1. A force balancing instrument arm, comprising:

one end of the generalized parallelogram mechanism is used for connecting a medical instrument, and the generalized parallelogram mechanism can enable the medical instrument to rotate around a point in a plane where the generalized parallelogram mechanism is located;

a first arm, one end of which can be connected with the outside, and the other end of which is connected with the other end of the generalized parallelogram mechanism, the first arm being provided with a force balancing structure which can restore the generalized parallelogram mechanism from a rotational state to a non-rotational state;

the generalized parallelogram mechanism includes:

a second arm, one end of which is pivoted with the other end of the first arm through a first shaft;

one end of the third arm is pivoted with the other end of the second arm through a second shaft, and the first shaft and the second shaft are arranged in parallel;

one end of the fourth arm is pivoted with the other end of the third arm through a third shaft, and the second shaft is arranged in parallel with the third shaft;

the device comprises a first shaft, a second shaft, a third shaft, a fourth shaft, a first arm, a second arm, a third arm, a fourth arm, a third shaft, a fourth arm, a synchronization device, a first shaft, a second shaft, a third shaft, a fourth shaft, a first arm and a third arm, wherein the synchronization device is arranged between the first shaft and the second shaft and between the third shaft and used for keeping the same rotation angle when the first shaft, the second arm, the third arm and the fourth arm rotate, the first arm comprises a U-shaped structure, the second arm is pivoted to an end support arm of the U-shaped structure, which is inclined relative to the third arm, and the U-shaped structure can increase the swing amplitude of the generalized parallelogram mechanism;

a connecting boss is arranged at the joint of the second arm and the third arm, the connecting boss can enable the second arm and the third arm to be respectively arranged on two sides of the first arm in the direction of the first shaft so as to improve the load balance of the first arm, and the second shaft can move into the U-shaped structure, and the U-shaped structure increases the rotation range of the second arm;

wherein the force balancing structure comprises:

a spring having one end connected to a spring pin inside the first arm;

one end of the steel wire is connected with the other end of the spring, and the other end of the steel wire is connected with the first shaft;

the first shaft rotates to wind the steel wire, so that the spring is stretched, and the stretched spring can restore the first shaft from a rotating state to a non-rotating state.

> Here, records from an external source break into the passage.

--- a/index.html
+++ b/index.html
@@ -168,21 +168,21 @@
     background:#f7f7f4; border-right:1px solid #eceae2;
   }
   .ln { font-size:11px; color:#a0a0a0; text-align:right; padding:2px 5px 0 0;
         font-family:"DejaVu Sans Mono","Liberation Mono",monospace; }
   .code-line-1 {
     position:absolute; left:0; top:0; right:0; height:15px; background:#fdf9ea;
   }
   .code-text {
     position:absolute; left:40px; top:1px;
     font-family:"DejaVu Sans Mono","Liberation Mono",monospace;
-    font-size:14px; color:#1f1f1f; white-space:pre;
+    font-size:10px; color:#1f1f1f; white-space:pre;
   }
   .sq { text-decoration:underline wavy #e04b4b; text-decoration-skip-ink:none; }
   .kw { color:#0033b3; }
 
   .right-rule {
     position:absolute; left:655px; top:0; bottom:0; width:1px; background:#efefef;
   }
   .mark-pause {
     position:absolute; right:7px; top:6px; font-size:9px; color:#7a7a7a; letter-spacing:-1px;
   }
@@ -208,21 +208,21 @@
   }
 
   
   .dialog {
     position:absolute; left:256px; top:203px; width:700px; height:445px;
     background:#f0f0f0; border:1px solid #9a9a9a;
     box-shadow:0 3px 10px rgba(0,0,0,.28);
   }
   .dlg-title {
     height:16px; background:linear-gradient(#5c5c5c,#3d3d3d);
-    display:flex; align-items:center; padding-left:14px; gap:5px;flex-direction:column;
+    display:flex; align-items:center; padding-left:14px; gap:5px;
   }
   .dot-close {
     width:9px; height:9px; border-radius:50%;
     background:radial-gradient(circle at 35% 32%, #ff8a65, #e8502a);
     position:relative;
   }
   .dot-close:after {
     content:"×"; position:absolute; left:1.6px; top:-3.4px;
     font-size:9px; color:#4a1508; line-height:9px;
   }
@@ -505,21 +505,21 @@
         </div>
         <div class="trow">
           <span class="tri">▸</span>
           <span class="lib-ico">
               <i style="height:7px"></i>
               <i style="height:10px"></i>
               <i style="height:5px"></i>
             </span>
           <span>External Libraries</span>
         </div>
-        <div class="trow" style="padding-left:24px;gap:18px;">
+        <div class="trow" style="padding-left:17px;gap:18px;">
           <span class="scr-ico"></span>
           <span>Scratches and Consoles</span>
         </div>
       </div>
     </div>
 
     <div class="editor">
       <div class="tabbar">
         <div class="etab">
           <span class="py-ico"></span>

2. The force balance instrument arm of claim 1 wherein the first shaft comprises:

a mounting shaft for providing support for rotation of the first arm and the second arm;

the rebound wire wheel is used for winding the steel wire, is fixedly connected with the second arm and is sleeved on the mounting shaft; the steel wire is connected in a groove arranged on the rebound wire wheel through a screw thread.

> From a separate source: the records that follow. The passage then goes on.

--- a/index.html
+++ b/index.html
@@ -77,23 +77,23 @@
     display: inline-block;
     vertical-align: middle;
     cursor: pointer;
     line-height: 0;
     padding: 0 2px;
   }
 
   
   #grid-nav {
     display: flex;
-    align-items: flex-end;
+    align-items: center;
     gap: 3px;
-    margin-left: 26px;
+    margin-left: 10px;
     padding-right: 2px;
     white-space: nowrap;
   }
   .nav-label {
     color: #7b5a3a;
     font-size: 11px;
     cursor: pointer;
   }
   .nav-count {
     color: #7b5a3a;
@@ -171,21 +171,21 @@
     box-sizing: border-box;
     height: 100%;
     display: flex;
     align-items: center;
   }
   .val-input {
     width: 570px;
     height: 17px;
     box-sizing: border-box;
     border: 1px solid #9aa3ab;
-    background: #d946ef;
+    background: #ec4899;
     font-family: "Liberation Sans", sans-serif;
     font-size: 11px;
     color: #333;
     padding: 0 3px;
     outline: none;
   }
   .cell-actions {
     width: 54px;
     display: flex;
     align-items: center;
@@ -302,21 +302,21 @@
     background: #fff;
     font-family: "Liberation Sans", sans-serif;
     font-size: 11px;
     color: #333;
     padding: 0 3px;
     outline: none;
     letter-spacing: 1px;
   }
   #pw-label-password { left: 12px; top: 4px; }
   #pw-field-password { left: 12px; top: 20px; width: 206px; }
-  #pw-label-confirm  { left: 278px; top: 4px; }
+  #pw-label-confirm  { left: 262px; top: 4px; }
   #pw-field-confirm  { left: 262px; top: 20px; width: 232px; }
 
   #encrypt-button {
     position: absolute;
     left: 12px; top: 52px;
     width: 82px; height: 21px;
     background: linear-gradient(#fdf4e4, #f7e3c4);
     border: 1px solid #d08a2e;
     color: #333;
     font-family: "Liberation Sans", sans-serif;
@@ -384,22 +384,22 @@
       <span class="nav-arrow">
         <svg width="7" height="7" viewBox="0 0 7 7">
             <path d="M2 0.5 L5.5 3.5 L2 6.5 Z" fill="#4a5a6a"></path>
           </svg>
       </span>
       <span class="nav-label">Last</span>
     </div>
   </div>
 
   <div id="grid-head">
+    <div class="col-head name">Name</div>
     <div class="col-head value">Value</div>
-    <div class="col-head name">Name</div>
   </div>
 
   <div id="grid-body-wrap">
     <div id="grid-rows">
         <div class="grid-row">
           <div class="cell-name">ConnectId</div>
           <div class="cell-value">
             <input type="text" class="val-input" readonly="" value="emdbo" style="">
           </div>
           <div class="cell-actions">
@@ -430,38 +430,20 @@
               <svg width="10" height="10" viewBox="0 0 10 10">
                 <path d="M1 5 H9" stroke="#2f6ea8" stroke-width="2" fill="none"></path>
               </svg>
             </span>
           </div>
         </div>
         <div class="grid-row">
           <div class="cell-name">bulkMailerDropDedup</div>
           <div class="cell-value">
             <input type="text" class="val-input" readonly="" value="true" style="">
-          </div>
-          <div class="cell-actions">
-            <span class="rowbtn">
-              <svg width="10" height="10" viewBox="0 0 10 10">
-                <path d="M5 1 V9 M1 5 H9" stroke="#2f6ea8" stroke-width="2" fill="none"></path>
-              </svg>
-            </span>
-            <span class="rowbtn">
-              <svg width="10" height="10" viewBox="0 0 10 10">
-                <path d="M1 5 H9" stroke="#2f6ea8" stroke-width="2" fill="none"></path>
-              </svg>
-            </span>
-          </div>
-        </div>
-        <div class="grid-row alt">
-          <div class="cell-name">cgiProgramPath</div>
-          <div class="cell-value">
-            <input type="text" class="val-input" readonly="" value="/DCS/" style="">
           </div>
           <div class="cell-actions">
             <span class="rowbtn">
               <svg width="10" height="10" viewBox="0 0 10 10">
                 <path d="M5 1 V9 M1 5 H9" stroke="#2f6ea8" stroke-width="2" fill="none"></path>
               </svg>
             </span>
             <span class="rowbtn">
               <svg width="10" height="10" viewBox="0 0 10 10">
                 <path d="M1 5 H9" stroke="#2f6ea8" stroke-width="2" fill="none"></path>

3. The force balance instrument arm of claim 1 wherein the first arm further comprises a connector at one end connected to the U-shaped structure and at the other end connected to the exterior.

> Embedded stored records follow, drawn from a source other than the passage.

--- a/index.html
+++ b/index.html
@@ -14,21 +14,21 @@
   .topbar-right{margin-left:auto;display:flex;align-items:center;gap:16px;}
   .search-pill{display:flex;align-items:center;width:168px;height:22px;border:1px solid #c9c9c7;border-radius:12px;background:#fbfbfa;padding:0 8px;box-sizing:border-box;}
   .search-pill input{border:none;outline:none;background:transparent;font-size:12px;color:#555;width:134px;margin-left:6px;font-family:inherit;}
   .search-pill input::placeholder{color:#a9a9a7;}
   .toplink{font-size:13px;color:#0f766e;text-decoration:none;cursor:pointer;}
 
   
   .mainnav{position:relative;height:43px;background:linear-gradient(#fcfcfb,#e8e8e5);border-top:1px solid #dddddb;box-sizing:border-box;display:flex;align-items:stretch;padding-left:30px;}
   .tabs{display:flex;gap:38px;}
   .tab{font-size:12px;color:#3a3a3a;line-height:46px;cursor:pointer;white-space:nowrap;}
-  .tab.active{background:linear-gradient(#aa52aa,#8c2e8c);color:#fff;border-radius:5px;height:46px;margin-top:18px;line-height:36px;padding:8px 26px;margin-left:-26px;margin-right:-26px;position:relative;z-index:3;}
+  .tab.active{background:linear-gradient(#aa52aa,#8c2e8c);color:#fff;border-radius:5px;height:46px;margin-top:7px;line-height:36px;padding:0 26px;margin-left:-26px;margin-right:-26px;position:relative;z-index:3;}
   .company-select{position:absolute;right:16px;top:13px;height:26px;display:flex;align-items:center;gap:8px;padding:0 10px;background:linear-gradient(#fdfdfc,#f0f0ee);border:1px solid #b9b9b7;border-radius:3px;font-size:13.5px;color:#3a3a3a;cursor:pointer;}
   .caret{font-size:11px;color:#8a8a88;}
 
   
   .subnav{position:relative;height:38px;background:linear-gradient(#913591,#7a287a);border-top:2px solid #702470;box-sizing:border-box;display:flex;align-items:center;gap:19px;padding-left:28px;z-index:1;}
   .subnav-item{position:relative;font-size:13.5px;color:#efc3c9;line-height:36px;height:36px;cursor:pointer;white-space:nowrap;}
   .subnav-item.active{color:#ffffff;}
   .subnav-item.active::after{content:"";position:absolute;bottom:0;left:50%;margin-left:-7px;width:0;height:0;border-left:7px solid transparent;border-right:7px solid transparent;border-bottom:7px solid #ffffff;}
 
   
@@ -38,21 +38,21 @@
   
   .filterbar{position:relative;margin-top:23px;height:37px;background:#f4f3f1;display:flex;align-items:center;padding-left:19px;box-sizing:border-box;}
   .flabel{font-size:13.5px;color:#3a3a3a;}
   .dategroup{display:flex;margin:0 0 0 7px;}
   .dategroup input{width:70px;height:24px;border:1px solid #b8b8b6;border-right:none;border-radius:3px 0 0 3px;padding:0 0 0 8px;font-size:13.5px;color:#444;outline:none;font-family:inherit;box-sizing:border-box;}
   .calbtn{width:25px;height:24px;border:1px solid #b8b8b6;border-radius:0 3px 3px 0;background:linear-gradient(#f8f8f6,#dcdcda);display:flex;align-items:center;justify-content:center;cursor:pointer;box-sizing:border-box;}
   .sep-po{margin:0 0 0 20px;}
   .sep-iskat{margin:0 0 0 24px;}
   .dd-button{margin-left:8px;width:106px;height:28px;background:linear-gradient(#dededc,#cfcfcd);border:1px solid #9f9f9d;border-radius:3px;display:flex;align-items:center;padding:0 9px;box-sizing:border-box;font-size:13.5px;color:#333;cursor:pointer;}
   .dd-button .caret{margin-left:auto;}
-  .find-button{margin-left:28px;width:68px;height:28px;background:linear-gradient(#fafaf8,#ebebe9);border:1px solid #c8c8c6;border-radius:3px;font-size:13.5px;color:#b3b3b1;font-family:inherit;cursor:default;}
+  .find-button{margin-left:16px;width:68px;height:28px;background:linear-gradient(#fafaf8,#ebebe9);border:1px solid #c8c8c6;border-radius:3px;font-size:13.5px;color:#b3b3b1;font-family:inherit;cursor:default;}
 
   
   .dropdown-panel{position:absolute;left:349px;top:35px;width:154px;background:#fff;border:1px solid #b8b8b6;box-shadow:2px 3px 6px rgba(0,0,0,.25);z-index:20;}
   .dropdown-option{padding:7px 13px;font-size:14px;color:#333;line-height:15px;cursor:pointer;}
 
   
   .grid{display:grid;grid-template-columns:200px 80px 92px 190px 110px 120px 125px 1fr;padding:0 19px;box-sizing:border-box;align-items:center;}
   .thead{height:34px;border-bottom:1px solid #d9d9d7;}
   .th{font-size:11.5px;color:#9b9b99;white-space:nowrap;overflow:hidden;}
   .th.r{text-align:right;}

4. The force balance instrument arm of claim 1 wherein the U-shaped structure is rotatable relative to the connection mount, the axis of rotation of the U-shaped structure being perpendicular to and intersecting the axis of the first shaft.

5. The force balance instrument arm of claim 1, wherein the connection boss is disposed on the second arm or the third arm.

6. The force balance instrument arm of claim 1, wherein the third arm is provided with a force balance structure identical to the force balance structure provided by the first arm, the force balance structure provided by the third arm being configured to counteract the weight of the fourth arm itself.